I can’t decide between committing to Keto or IF. The sort of person I am, I like to follow clear instructions - can you link me to some detailed programmes for either or both of these? I don’t like to spend lots of time researching this sort of stuff. I do that sort of thing for a living, and it requires me to do it in depth. I’m more keen to just adopt a recommendation and go with it for my T2 management.
It *is* counter-intuitive, because we've been hearing for 4 or 5 decades that fats are bad for us. So it does take a bit of a mind flip, after all that. Okay, the basics, which you probably already know: There are 3 macro nutrients. Fats, carbs and protein. If you cut one, you have to up at least one of the others, otherwise you won't get enough micro-nutrients, and be hungry all the time as well. You need to get enough vitamins and minerals, or you're going to crash and burn (fatigue, malnutrition, heck, even scurvy can happen if one goes to extremes, but you seem like a level-headed type, so...). Carbs make bloodsugars skyrocket, protein makes them go up a little but not a lot, fats however... Fats are a bloodsugar flatline, they won't impact them negatively at all. Better yet, if you have fat with the carbs you do eat, it slows down their uptake, keeping your BS from spiking as badly as they would have otherwise. So for a T2, fats are good. And cheeses and eggs are fatty as well, as is oil, so yeah, that's all okay... It's just the oat part that might trip you up, but it's really up to you how many carbs you want to eat per day. I kept dropping lower because my weight-loss stalled and I really, really want to get rid of my fatty liver. (I had so much fat packed on there when diagnosed, they thought the entire liver was a tumor and I was about to kick the bucket. Still here, no cancer, never was. Woohoo.) Anyway, Keto and IF help me do that, tackle what I need to tackle. But it really is different for everyone.

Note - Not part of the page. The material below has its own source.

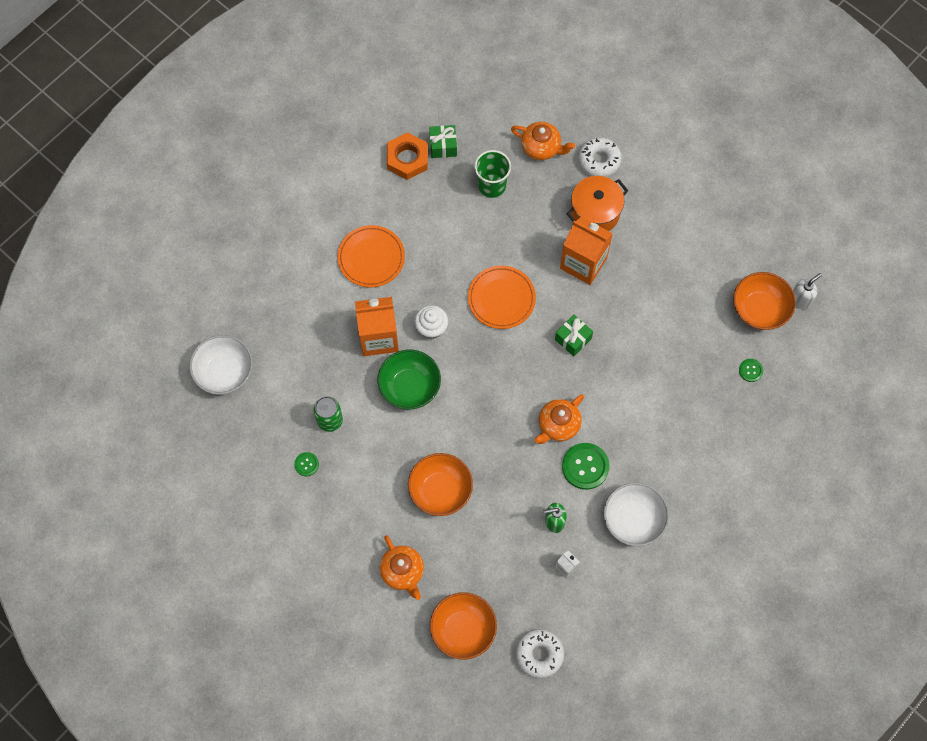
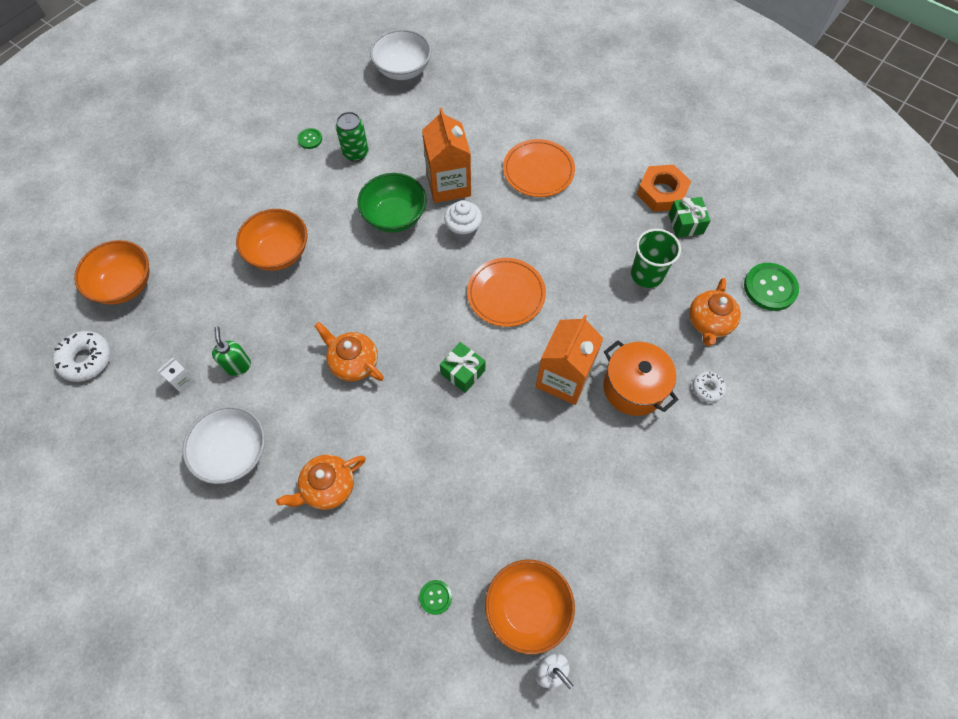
camera: 85 degrees right, 5 degrees down
orange teapot [379,535,424,600] -> orange teapot moved to [276,455,366,510]
green button [562,443,610,490] -> green button moved to [744,263,799,311]
white donut [578,137,622,177] -> white donut [692,371,726,403], size x0.60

A lot of people combine keto with IF because they do complement each other. On keto you start burning (stored) fats instead of carbs for fuel, so you have to be careful about staying in ketosis as long as you want to stay in, because if your carb intake creeps up, you're out of ketosis and you start burning carbs again. (Getting back into ketosis takes a few days. And I hate those days because I ache all over when that happens.) If you are in ketosis, you feel hungry less, so then it is easier to start with intermittent fasting, which can take a load of shapes... For me, I skip breakfast and postpone having lunch as long as possible. Usually that means I eat two meals a day. Some go OMAD (One Meal A Day), others fast 24 hours, two non-consecutive days per week... All depends on what you want to do and what you feel works for you, your rythm and your body. So while there's loads of methods I can point you to, it really is a highy personal choice. But alright: dietdoctor.com caters to LCHF, Keto/IF, and the Diabetes Code book by Dr. Jason Fung is an excellent (and not dry) read with everything you ever wanted to know and more you didn't even know you needed to know. Then there are apps like Keto Diet Tracker where you log your meals, and they figure how many macrontrients you need per day, depending on age, weight, sex, so that's helpful and rather straight forward.
Basically, if you don't want to figure out what works for you at length, just go for a one-size fits all. LCHF, you kinda have to figure out for yourself as it depends on how many carbs you want to eat/can process. Keto, well... That's just 20 grams of carbs a day or less, plenty of fats and fluids, moderate protein, done. (Let an app calculate your needs if you want specific numbers to stick to.). Can't get much more straight forward than that, really. No idea of this helps at all, but one can hope.